Nobel Prize Laureate Peter Higgs in Stockholm, December 2013
I "went down a rabbit hole" in Wikipedia today. I wanted to better understand gravity. On the face of the matter, it seems like a simple enough question: "What is gravity and how is it mediated?" I went cross-country skiing on Saturday and felt its effects; but what is this force that keeps me on the planet and slams me to the ground when I take a spill? The articles in Wikipedia left me wondering if it is possible to know anything for sure. Some physicists have spent their entire lives trying to understand this one force in the universe. It is thought that there must be an elementary particle that mediates gravity. The hypothetical particle, that has not yet been experimentally confirmed, is called a graviton. Could there be particles traveling between the mass of my body and the mass of the earth that pull the two together? Could these particles be traveling between our planet and the moon to keep it circling around us? Could these particles be traveling between the moon and the oceans of the earth to create tides? We know that light can travel large distances through space. We even know that light is made up of discreet little particles called photons. We know about other elementary particles that act in similar ways: W bosons, Z bosons, and gluons. In 2013 one more elementary particle was confirmed: the Higgs Boson. This particle mediates mass rather than gravity.
But, this just takes one further down the metaphorical rabbit hole for this brings us face-to-face with difficult questions about what other particles exist in the universe. The answer is that our universe and even the immediate neighbourhood is made up of a whole zoo of known particles: six types of quarks and six types of leptons which come together to form atoms. Then there are all of the anti-quarks and anti-leptons of anti-matter. Yes, such things do exist outside of the Star Trek universe. Before I lose my audience completely I will mention one other form of matter in our universe: dark matter. "Dark matter is one of the greatest mysteries in modern astrophysics." There may be as much as five times more dark matter than ordinary matter in the universe, yet "it cannot be seen directly with telescopes" and "it neither emits nor absorbs light or other electromagnetic radiation at any significant level." The existence of dark matter can be inferred from its "gravitational effects on visible matter, radiation, and the large-scale structure of the universe." This rabbit hole is considerably deep and complex.

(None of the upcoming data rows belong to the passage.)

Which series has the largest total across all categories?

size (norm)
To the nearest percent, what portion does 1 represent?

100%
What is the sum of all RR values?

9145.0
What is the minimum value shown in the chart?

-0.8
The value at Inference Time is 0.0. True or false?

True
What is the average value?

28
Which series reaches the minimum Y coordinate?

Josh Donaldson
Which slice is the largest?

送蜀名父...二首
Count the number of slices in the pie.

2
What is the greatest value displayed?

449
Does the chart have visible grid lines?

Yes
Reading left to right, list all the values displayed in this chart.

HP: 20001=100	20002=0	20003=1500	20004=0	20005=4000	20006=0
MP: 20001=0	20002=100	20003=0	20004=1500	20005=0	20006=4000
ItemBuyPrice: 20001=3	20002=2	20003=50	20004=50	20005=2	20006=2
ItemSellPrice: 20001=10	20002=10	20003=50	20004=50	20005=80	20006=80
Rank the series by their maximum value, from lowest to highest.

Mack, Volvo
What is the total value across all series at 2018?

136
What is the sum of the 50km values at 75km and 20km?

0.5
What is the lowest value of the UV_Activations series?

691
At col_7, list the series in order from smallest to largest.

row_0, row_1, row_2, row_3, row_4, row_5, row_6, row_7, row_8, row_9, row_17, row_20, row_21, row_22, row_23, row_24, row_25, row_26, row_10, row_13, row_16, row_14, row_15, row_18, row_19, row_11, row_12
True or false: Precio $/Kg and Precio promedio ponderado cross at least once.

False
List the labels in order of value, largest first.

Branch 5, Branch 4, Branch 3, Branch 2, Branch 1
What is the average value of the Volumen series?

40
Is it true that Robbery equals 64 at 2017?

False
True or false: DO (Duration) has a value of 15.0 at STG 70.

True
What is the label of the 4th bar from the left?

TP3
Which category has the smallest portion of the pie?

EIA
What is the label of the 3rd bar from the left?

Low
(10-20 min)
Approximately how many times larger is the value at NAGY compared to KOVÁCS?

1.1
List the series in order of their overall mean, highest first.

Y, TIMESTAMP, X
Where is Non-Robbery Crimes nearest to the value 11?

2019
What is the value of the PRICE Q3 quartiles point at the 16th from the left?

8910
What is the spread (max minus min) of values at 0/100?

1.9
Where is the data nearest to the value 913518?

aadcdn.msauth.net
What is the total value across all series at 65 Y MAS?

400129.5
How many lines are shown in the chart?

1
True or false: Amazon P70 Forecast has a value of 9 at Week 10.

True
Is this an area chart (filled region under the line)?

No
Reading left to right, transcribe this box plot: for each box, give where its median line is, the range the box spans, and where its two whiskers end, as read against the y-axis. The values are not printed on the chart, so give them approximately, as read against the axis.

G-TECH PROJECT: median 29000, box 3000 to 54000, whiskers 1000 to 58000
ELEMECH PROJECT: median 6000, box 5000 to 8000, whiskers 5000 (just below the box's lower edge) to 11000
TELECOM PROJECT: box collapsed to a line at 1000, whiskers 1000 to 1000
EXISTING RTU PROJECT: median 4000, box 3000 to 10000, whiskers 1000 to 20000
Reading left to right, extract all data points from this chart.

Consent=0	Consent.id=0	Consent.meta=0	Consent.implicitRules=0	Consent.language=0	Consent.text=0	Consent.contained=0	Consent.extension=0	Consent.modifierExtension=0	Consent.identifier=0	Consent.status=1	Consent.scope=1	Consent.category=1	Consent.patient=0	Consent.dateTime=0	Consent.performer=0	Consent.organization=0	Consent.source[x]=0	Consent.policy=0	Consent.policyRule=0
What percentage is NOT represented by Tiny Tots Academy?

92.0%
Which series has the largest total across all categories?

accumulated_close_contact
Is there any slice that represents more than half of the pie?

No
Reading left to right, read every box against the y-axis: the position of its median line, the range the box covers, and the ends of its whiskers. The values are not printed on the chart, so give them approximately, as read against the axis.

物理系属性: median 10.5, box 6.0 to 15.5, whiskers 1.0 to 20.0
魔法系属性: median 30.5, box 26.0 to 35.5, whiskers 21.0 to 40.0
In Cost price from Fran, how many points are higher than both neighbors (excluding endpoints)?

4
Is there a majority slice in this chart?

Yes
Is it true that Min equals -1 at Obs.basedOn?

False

As Edward Witten, an American theoretical physicist and professor of mathematical physics at the Institute for Advanced Study in Princeton, New Jersey said,
"Albert Einstein famously devoted the later part of his life to seeking a theory that would offer, at least in principle, a comprehensive description of the laws of nature. . . . In fact, there are ample reasons why one might doubt whether Einstein’s vision is achievable . . . Crucial clues may be hopelessly out of reach. . . . Moreover, even if we could somehow find the unified field theory, it is not at all clear whether we could determine that it is right. . . . some of the most important phenomena may be permanently beyond our experimental reach."1Theoretical and experimental physicists alike have made many significant discoveries in the last century and certainly we can expect that more will be made. As the Large Hadron Collider near Geneva, Switzerland is scheduled to be restarted in May of 2015, there is much hope that further experimentation will confirm the properties of even more elementary particles. Yet, it would also seem that with such a long list of particles to examine, the data may take years to generate and interpret. Meanwhile, researchers have still not found the gravitons that pulled my hip resolutely toward the frozen ground. Perhaps I need to get out of this "rabbit hole" and go skiing more often.
1 (Witten 2005, 1085)
Work Cited:
Witten, Edward. "Unravelling String Theory." Nature, December 29, 2005: 1085.